The 41 female workers had an average age of 30.8 years at enrollment, and they reported no smoking or drinking habit and had an average employment time of 7.47 years in the nickel–cadmium battery factory. None of the workers reported having been consuming food from Cd-polluted areas, such as Hunan, Northeast Guangxi and Northwest Guangdong. None of them had hypertension, diabetes, urinary stones or other diseases that could impair renal function according to their medical history. At the enrollment, the median of baseline urinary Cd concentrations for the cohort was 6.19 μg/g creatinine with a maximum of 15.43 μg/g creatinine and a minimum of 2.18 μg/g creatinine, and the medians of baseline urinary β2-m and RBP concentrations were 105.38 and 71.84 μg/g creatinine, respectively (Table 1).
Cd, β2-m and RBP concentrations and the influencing factors
Using the random-effects linear regression model which is one of the appropriate statistical models for analyzing panel data from a follow-up study, we found that Cd concentrations were significantly associated with β2-m and RBP concentrations over the years (β absolute-β2-m = 9.16, P = 0.008 and β absolute-RBP = 6.42, P < 0.001, respectively), suggesting a potential relationship between Cd burden and renal tubular function. According to the model, 1.0 μg/g creatinine decrease in urinary Cd was related to 9.16 μg/g creatinine decrease in urinary β2-m and 6.42 μg/g creatinine decrease in urinary RBP in 10 years. Cd, β2-m and RBP concentrations after the exposure were all associated with their respective baseline concentrations (β absolute-Cd = 0.61, P < 0.001; β absolute-β2-m = 0.64, P < 0.001; and β absolute-RBP = 0.60, P < 0.001, respectively), suggesting that workers with higher baseline Cd concentrations had significantly more urinary Cd excretion and those with less tubular protein excretion at enrollment had better kidney function in the following years. Cd concentrations showed a decreasing trend from enrollment through the follow-up years (β absolute-Cd = −0.30, P < 0.001), whereas the significant trend of β2-m concentrations with time lapse disappeared when Cd concentrations were added into the model, suggesting that the decrement of β2-m concentrations was attributed to the decreasing of urinary Cd with the number of years elapsed. Unlike β2-m concentrations, RBP concentrations still showed a decreasing tendency through the follow-up years after the effect of urinary Cd was adjusted (β absolute-RBP = −4.83, P = 0.010). Neither age nor length of employment had a significant influence on Cd, β2-m or RBP concentrations (Table 2).

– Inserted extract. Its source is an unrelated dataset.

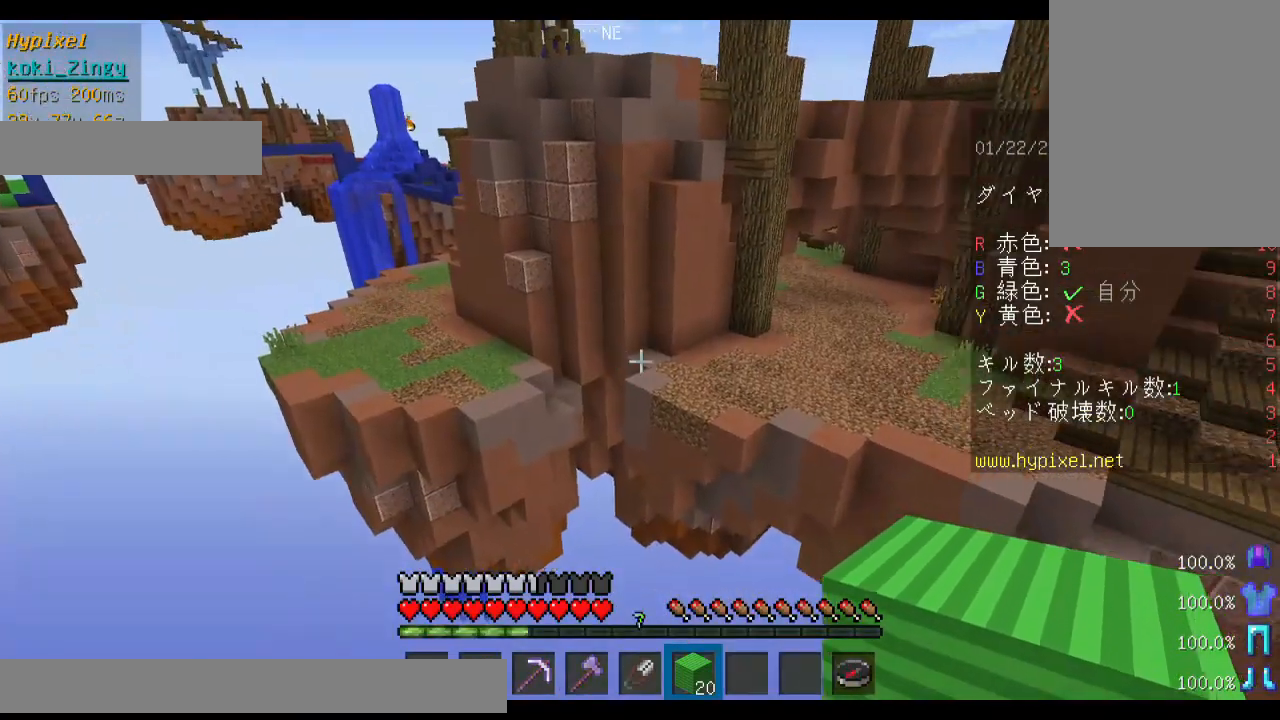
{"keys": ["a", "shift", "w"], "mouse": []}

Relative Cd, β2-m and RBP concentrations through the follow-up years
Linear trends of relative Cd, β2-m and RBP concentrations with the number of years elapsed were also analyzed to minimize the potential influence of selection bias caused by loss of follow-up. We observed that relative Cd, β2-m and RBP concentrations all decreased through the 10 years (β relative-Cd = −0.20, P = 0.010; β relative-β2-m = −17.19, P = 0.002; and β relative-RBP = −10.66, P < 0.001, respectively) (Table 3), which confirmed results in Table 2. In order to better understand the dynamic change of Cd, β2-m and RBP concentrations, we further fitted a quadratic curve of relative Cd concentrations and cubic curves of relative β2-m and RBP concentrations through the follow-up years, respectively. It is interesting that the decreasing of Cd concentrations was slightly accelerated through the years, while β2-m and RBP concentrations first shortly increased and then gradually decreased and then lightly increased, in other words, fluctuated relative to their respective baseline concentrations (Fig. 1).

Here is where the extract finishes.